The blockade of L1/HK2 cascade enhance the efficacy of antiangiogenic therapy in vivo and in vitro. (A) Determination and quantification of tube formation in L1‐overexpression (L1‐OE), L1‐inhibited (shL1), or vector control glioma cell lines treated with bevacizumab and/or anti‐L1 neutralizing monoclonal antibody (anti‐L1; n = 3 replicates).
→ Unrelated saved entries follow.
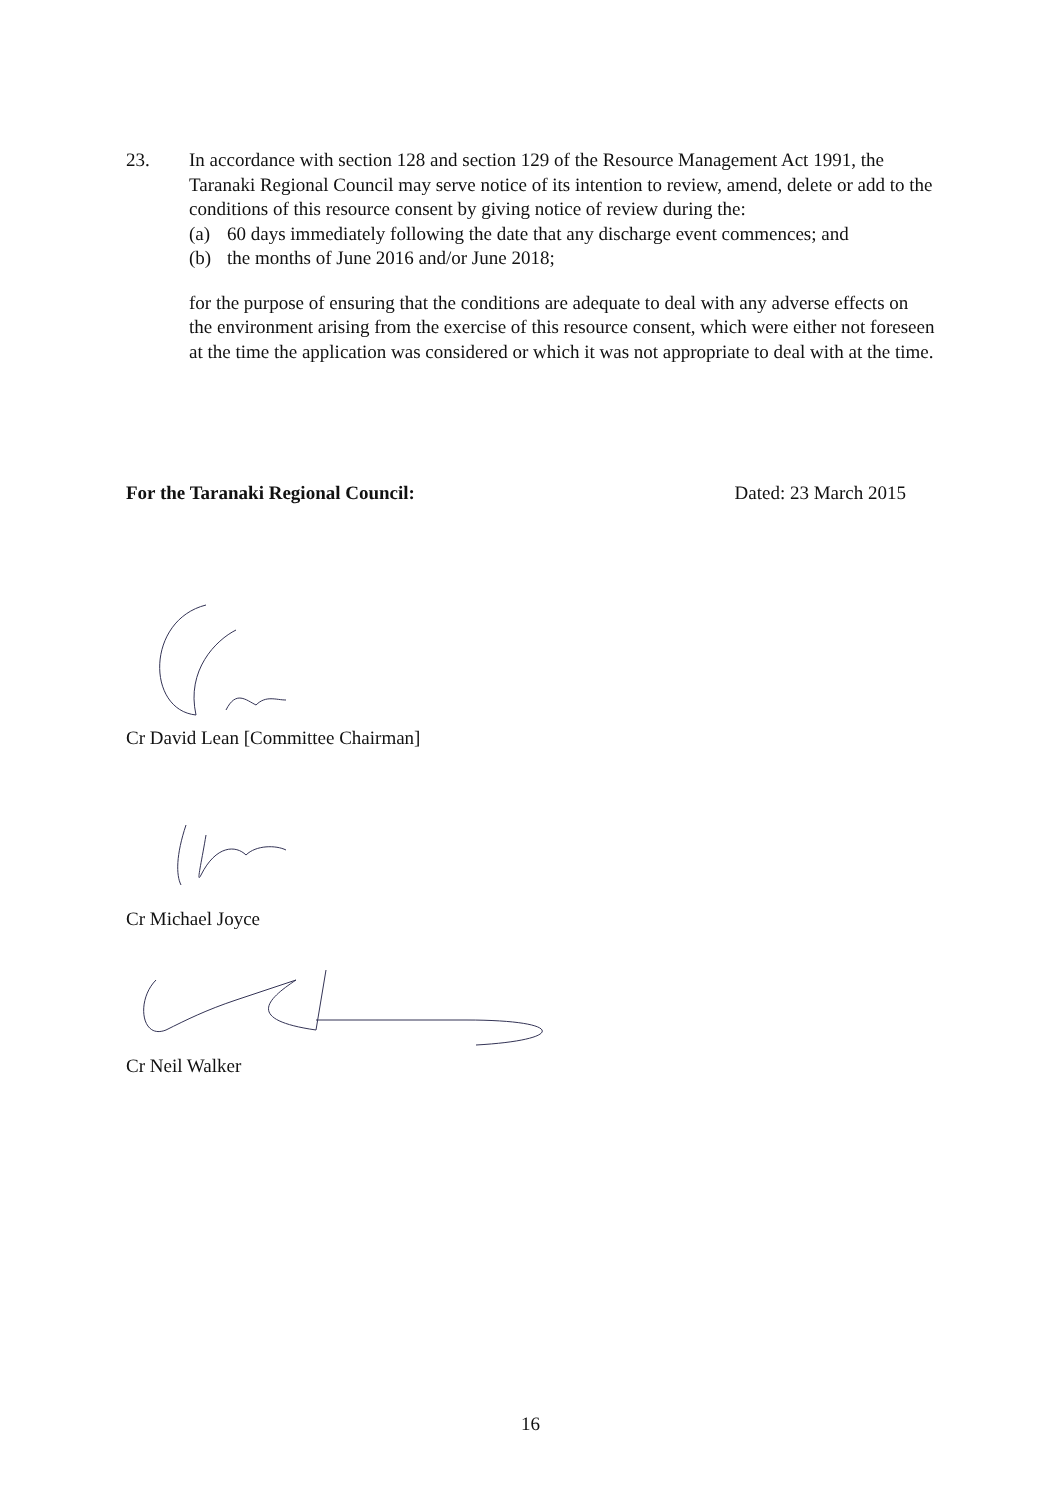23. In accordance with section 128 and section 129 of the Resource Management Act 1991, the Taranaki Regional Council may serve notice of its intention to review, amend, delete or add to the conditions of this resource consent by giving notice of review during the:
(a) 60 days immediately following the date that any discharge event commences; and
(b) the months of June 2016 and/or June 2018;
for the purpose of ensuring that the conditions are adequate to deal with any adverse effects on the environment arising from the exercise of this resource consent, which were either not foreseen at the time the application was considered or which it was not appropriate to deal with at the time.
For the Taranaki Regional Council: Dated: 23 March 2015
Cr David Lean [Committee Chairman]
Cr Michael Joyce
Cr Neil Walker
16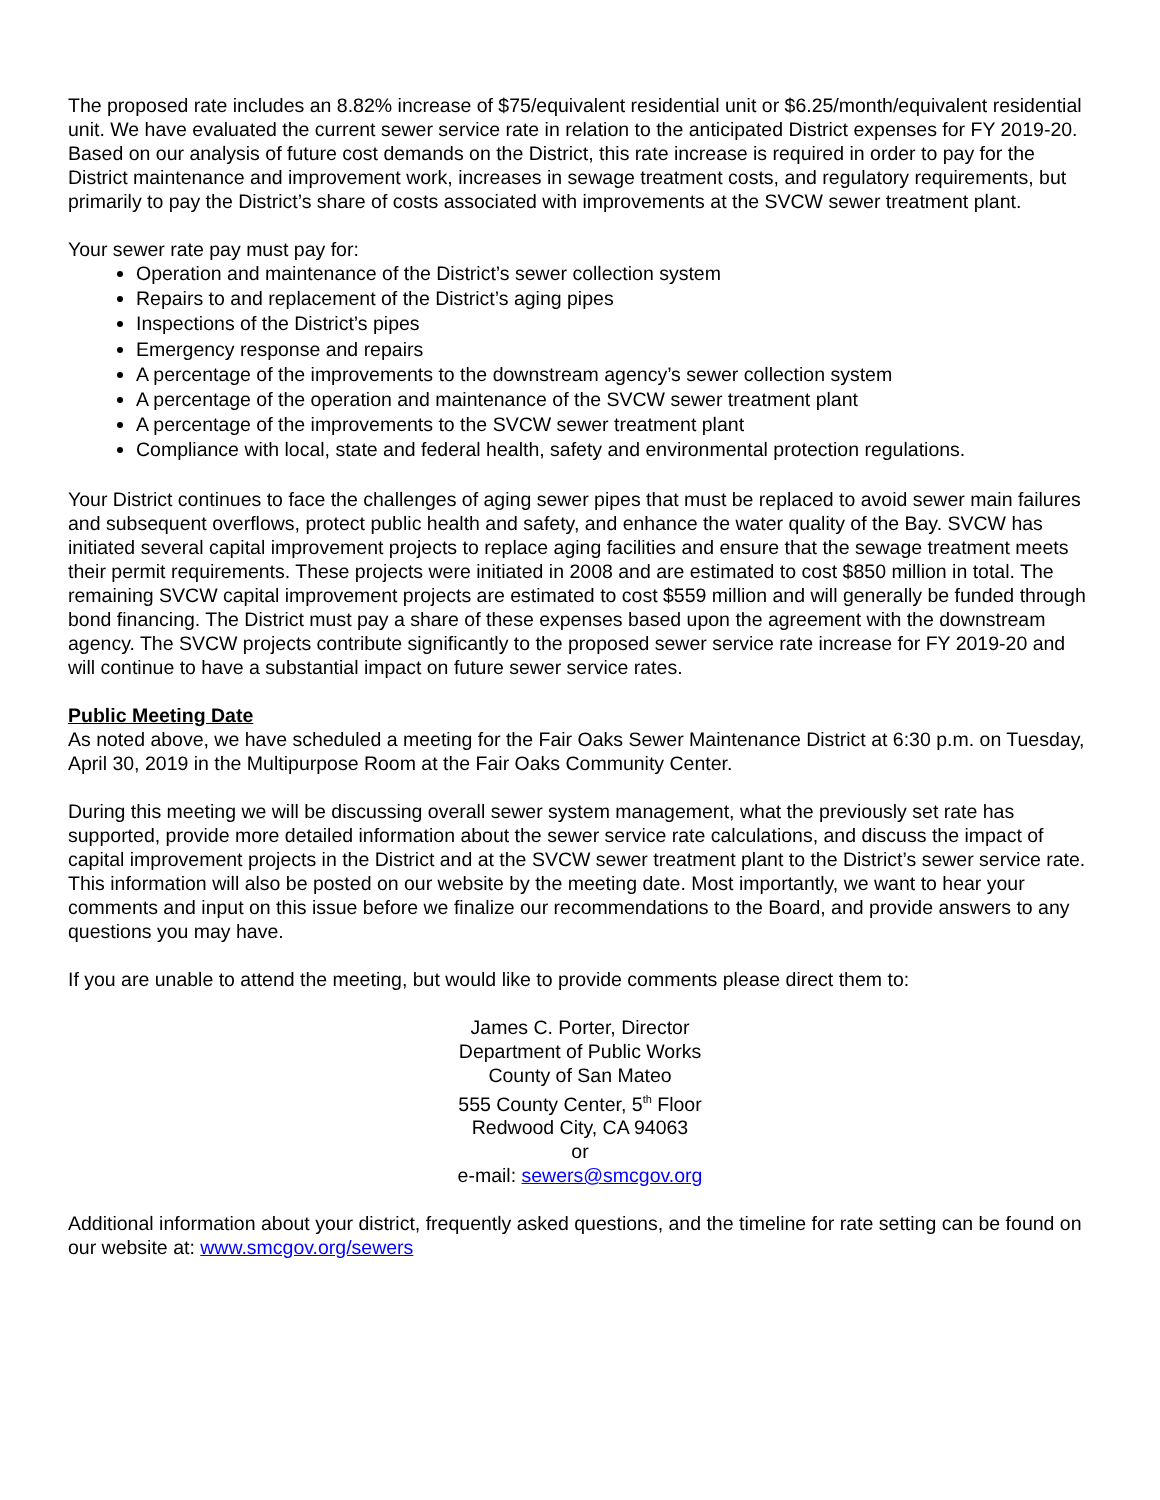The proposed rate includes an 8.82% increase of $75/equivalent residential unit or $6.25/month/equivalent residential unit. We have evaluated the current sewer service rate in relation to the anticipated District expenses for FY 2019-20. Based on our analysis of future cost demands on the District, this rate increase is required in order to pay for the District maintenance and improvement work, increases in sewage treatment costs, and regulatory requirements, but primarily to pay the District’s share of costs associated with improvements at the SVCW sewer treatment plant.
Your sewer rate pay must pay for:
Operation and maintenance of the District’s sewer collection system
Repairs to and replacement of the District’s aging pipes
Inspections of the District’s pipes
Emergency response and repairs
A percentage of the improvements to the downstream agency’s sewer collection system
A percentage of the operation and maintenance of the SVCW sewer treatment plant
A percentage of the improvements to the SVCW sewer treatment plant
Compliance with local, state and federal health, safety and environmental protection regulations.
Your District continues to face the challenges of aging sewer pipes that must be replaced to avoid sewer main failures and subsequent overflows, protect public health and safety, and enhance the water quality of the Bay. SVCW has initiated several capital improvement projects to replace aging facilities and ensure that the sewage treatment meets their permit requirements. These projects were initiated in 2008 and are estimated to cost $850 million in total. The remaining SVCW capital improvement projects are estimated to cost $559 million and will generally be funded through bond financing. The District must pay a share of these expenses based upon the agreement with the downstream agency. The SVCW projects contribute significantly to the proposed sewer service rate increase for FY 2019-20 and will continue to have a substantial impact on future sewer service rates.
Public Meeting Date
As noted above, we have scheduled a meeting for the Fair Oaks Sewer Maintenance District at 6:30 p.m. on Tuesday, April 30, 2019 in the Multipurpose Room at the Fair Oaks Community Center.
During this meeting we will be discussing overall sewer system management, what the previously set rate has supported, provide more detailed information about the sewer service rate calculations, and discuss the impact of capital improvement projects in the District and at the SVCW sewer treatment plant to the District’s sewer service rate. This information will also be posted on our website by the meeting date. Most importantly, we want to hear your comments and input on this issue before we finalize our recommendations to the Board, and provide answers to any questions you may have.
If you are unable to attend the meeting, but would like to provide comments please direct them to:
James C. Porter, Director
Department of Public Works
County of San Mateo
555 County Center, 5<sup>th</sup> Floor
Redwood City, CA 94063
or
e-mail: sewers@smcgov.org
Additional information about your district, frequently asked questions, and the timeline for rate setting can be found on our website at: www.smcgov.org/sewers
Scale bar, 200 μm. (B–D) The tumor growths of bevacizumab and/or anti‐L1 treated different groups (n = 4 for each group) in subcutaneous U87‐xenografted BALB/c‐nu mice at the indicated timepoints (9, 12, 15, 18, 21, and 24 days). (E) Tumor weight of bevacizumab and/or anti‐L1 treated different groups (n = 4 for each group) in subcutaneous U87‐xenografted BALB/c‐nu mice. (F,G) In vivo bioluminescent images (F) and the quantification (G) of intracranial U87‐derived xenografts treated with bevacizumab and/or anti‐L1 at the indicated timepoints (7 and 21 days, n = 4 for each group). (H) Schematic of the mechanism of L1‐mediated VM formation in glioma. The broken arrow indicates that the signaling pathway is not yet fully verified. One‐way ANOVA followed by Tukey's multiple comparisons test was used to generate P values. Data expressed as mean ± SEM. *P < 0.05, **P < 0.01, ***P < 0.001, and ****P < 0.0001. HK2, hexokinase 2; L1, neural cell adhesion molecule L1; L1‐OE, L1‐overexpressing; MMP2, matrix metalloproteinase 2; MMP9, matrix metalloproteinase 9; ns, not significant; shL1, L1 knockdown; VC, vector control; VEGFA, vascular endothelial growth factor A.